Figure 6. c-MET contributes to lamellipodia formation and peri-nuclear INTβ1 localization.

A) Representative images of cells stained with phalloidin and DAPI with IF for YFP (arrow, lamellipodia; arrowhead, long actin protrusion; scale bar = 5 μm). B) Representative images of cells with IF for INTβ1 and YFP (arrow, peri-nuclear INTβ1 localization; scale same as in (A)). C) Average percentage of YFP+ cells with phalloidin stained lamellipodia as example shown in (A)(p = .00029 t test; N = 3; n = 120 cells; error bars = SEM). D) Average percentage of YFP+ cells with peri-nuclear INTβ1 as example shown in (B) (p = .013 t test; N = 3; n = 120 cells; error bars = SEM).

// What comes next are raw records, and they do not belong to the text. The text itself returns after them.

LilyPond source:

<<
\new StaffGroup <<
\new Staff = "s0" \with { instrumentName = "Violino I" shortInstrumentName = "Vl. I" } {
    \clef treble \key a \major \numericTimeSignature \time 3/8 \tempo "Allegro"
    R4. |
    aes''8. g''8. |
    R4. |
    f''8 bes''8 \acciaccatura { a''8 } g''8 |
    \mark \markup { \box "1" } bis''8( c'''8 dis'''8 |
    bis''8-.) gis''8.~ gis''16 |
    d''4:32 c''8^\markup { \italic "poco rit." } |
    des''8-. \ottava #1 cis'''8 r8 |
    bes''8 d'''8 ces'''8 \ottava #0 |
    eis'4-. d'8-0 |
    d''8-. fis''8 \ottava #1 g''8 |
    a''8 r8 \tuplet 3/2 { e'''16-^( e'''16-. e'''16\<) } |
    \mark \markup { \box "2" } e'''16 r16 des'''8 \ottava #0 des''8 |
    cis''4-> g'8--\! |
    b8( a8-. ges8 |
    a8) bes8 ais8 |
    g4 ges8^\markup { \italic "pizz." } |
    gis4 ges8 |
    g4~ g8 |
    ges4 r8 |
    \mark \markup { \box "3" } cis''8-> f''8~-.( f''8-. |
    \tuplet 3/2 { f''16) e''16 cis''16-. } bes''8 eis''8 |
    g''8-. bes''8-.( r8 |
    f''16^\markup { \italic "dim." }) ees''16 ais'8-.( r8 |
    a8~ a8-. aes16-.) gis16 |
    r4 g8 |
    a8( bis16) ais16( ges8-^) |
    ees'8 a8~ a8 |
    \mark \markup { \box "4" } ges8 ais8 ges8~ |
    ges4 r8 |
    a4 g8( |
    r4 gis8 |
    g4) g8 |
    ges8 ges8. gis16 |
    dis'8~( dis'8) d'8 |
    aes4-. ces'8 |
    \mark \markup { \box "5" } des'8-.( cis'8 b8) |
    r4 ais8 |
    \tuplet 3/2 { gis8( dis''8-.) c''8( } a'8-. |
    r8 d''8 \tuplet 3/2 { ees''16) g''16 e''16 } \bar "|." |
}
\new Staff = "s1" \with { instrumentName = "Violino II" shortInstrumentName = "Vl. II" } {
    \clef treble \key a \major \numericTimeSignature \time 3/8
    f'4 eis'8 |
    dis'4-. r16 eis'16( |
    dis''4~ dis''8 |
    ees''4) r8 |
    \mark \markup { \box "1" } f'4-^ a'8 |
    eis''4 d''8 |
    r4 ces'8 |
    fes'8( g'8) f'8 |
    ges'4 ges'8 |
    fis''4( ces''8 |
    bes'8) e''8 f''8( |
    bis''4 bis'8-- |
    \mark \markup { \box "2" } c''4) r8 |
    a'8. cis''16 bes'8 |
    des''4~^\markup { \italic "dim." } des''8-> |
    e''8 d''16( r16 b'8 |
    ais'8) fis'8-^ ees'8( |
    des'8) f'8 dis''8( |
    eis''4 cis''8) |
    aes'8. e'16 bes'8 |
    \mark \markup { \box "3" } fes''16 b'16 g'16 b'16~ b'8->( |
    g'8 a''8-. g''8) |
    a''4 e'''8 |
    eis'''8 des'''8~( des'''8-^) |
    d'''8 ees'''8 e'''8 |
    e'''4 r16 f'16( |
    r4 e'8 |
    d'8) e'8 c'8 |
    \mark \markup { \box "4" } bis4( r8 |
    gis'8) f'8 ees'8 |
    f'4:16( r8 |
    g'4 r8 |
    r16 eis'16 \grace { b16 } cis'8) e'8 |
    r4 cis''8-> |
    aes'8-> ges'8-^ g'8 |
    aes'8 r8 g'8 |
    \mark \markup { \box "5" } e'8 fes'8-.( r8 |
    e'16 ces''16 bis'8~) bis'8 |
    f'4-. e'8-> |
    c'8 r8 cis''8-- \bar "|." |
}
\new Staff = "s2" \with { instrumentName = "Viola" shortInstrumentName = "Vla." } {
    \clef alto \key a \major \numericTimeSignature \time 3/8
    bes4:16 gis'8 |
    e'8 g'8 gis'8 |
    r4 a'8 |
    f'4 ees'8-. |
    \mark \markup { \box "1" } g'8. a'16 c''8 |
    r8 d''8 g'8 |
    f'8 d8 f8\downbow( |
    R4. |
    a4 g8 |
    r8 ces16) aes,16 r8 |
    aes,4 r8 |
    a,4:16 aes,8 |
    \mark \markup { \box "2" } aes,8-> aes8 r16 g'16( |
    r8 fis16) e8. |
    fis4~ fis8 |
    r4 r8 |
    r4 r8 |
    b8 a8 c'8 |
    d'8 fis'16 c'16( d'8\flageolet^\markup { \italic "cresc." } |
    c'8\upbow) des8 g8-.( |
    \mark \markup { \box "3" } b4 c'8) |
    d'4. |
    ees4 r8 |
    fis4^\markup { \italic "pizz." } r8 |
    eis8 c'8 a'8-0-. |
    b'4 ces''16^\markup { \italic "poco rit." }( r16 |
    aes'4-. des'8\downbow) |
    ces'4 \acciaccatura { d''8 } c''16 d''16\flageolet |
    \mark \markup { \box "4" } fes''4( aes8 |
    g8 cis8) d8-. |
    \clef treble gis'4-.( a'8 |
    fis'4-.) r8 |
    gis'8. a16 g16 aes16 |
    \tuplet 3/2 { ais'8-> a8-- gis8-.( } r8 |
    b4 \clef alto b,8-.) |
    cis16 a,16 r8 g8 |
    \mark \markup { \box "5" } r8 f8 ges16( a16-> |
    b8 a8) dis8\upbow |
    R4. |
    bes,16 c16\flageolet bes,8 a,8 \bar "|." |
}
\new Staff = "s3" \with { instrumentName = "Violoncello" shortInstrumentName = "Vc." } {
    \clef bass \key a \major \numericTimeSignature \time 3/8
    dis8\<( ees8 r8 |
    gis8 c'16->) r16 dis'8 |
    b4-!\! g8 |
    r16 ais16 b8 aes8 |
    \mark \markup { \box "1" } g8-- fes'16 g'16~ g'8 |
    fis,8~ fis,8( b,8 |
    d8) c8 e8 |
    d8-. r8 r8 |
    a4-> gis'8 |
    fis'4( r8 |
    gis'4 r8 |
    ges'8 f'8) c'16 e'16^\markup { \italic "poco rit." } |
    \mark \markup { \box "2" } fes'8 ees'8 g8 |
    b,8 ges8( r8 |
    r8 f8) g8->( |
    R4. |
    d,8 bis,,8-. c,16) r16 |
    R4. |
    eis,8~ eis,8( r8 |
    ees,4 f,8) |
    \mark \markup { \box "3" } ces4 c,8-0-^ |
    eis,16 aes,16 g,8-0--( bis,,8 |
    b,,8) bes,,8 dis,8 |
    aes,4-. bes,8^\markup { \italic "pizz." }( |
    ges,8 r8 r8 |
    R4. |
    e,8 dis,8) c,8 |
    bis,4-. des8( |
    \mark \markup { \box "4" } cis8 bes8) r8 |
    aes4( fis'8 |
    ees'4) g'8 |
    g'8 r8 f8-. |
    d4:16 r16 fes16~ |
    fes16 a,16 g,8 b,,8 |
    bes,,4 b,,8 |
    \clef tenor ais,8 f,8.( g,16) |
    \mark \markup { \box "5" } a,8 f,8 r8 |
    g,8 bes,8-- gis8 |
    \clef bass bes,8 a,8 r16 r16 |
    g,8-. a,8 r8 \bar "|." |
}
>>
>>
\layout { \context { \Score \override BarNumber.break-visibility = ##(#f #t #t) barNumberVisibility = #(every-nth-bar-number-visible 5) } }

Figure 7. Myoblasts require c-MET for efficient fusion.

A) HMC images showing the same fields of low-density, live, myoblasts in differentiation media at T0, 24, and 48 h. (scale bar = 100 μm). B) Representative images of high-density R26R ^YFP control and mutant myoblasts after 3 days in differentiation media. Cells were probed by IF for MHC and YFP and stained with DAPI (scale bar = 100 μm). C) Differentiation index (MHC+ YFP+ nuclei per YFP+ nuclei) and D) Index of unfused cells (MHC+ YFP+ cells with single nucleus per total MHC+ YFP+ nuclei) was quantified in 3-day differentiation cultures. Two independent cell cultures were tested for each condition. Low-density cells were plated at 13,000 cells per cm²; high-density cells were plated at 40,000 cells per cm². At least 110 MHC+ YFP+ cells were counted for each culture and condition.